On the walk home, I inform them that if that situation were to arise again, I would appreciate a little better defense on their parts. I'm not a small person, but I'm somewhat smaller than the drifter, and definitely smaller than one of my friends, let's call him `Nick.' At which point, Nick says
Nick: What do you mean? If anything, I think I was in more danger than you.
Me: <skeptical, questioning look>
Nick: After all, I'm the racial minority here.
Me: WHAT???!?
Okay. There are lots of excuses that I would've accepted and shrugged off for his not wanting to be any closer to that guy than I did. He could have said, "Hey, I thought you could take care of yourself and I totally had your back." He could have said "Sorry, I didn't even think about it." But instead, whether it was because (as he admitted) he'd recently watched the movie Crash, or maybe due to latent racism I'd never seen in Nick before, his excuse was that the drifter wasn't going to hurt me because he and I were both black.
I will spare you the details of the ensuing conversation. Let's just suffice to say Nick wouldn't back down, and his argument still doesn't make any sense. I maintain that if I had been blond instead of brown, things would have been different.
It was the perfect ending to the perfect day. I spent the next 48 hours (not an exaggeration) feeling miserable and self-conscious and the next 4 weeks working through it. Because Nick was (and is) a friend of mine. Racism from strangers is much easier to ignore. I've swallowed the incident with Nick since then, but I haven't forgotten. He hurt me more that day than he realizes --- that was part of the hurt, actually, that he has no way to understand how much remorse he should have felt. As a white male living in the U.S., he will probably never understand how hurtful it can be when you are reduced to the sum of your skin pigment, especially by a friend.

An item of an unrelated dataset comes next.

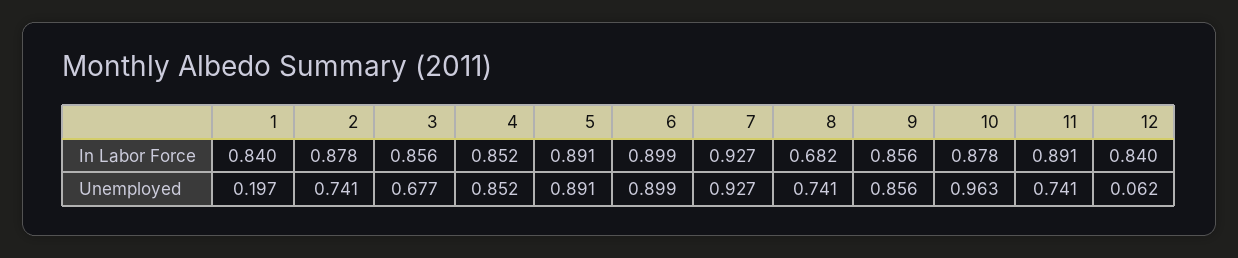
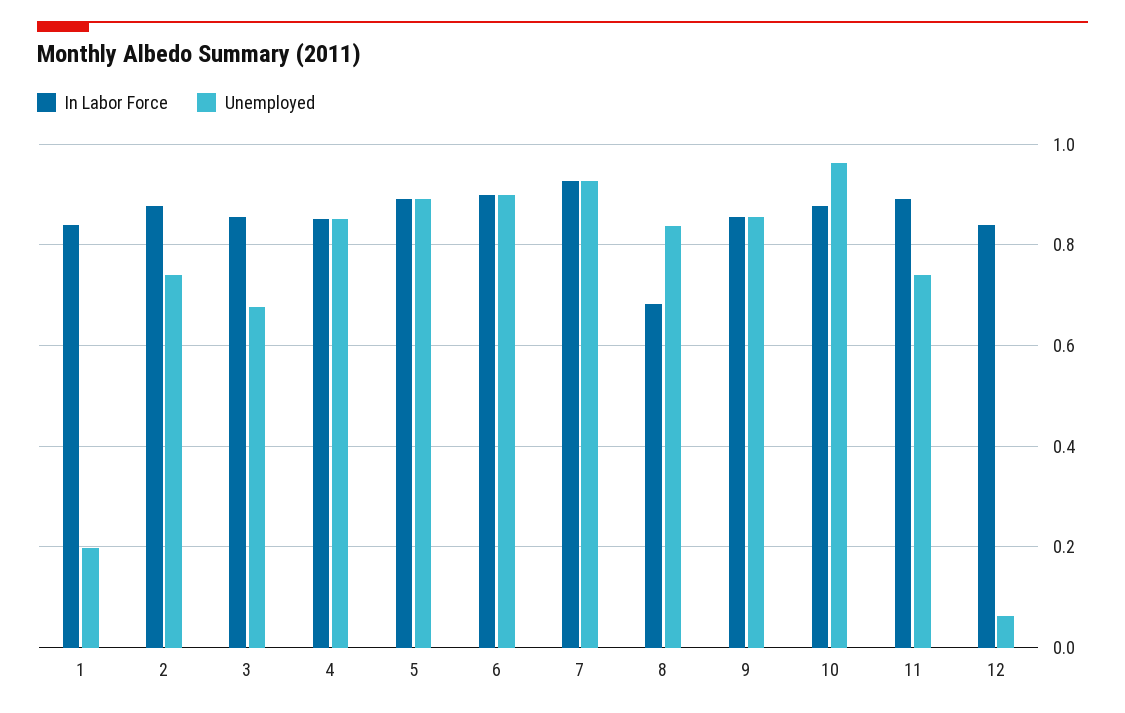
Unemployed, 8: 0.741 -> 0.84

And now we have reached my second point. A lot of us, especially in the liberal neck of the woods, strive for and compliment ourselves on our lack of prejudice. By this we mean our ability to meet someone and say, "Oh, s/he's black/Hispanic/Romulan/other but I'm not going to judge based on that and I'm going to keep an open mind." This is obviously way better than many alternatives, but we shouldn't consider it to be the ideal. What we actually should strive for is real colorblindness --- the not-noticing of skin color at all, which is too absent in the States. (Want to know what it looks like? Go visit Toronto - in my experience, they've got it about right.)
The moral of these stories, and countless others as bad or much worse that every member of a racial or ethnic minority has endured, is that we've all got to try a little harder. Prejudice is really good at finding hiding places in your world-view, and today, somewhere, people are hurting because of it. I'm hoping for the day when I can make a first impression by doing something, rather than just by being something. I'm hoping for the day when I will not be judged as an Oreo, as assimilated, or as anything else, simply for being black and simultaneously being all the other things that I am.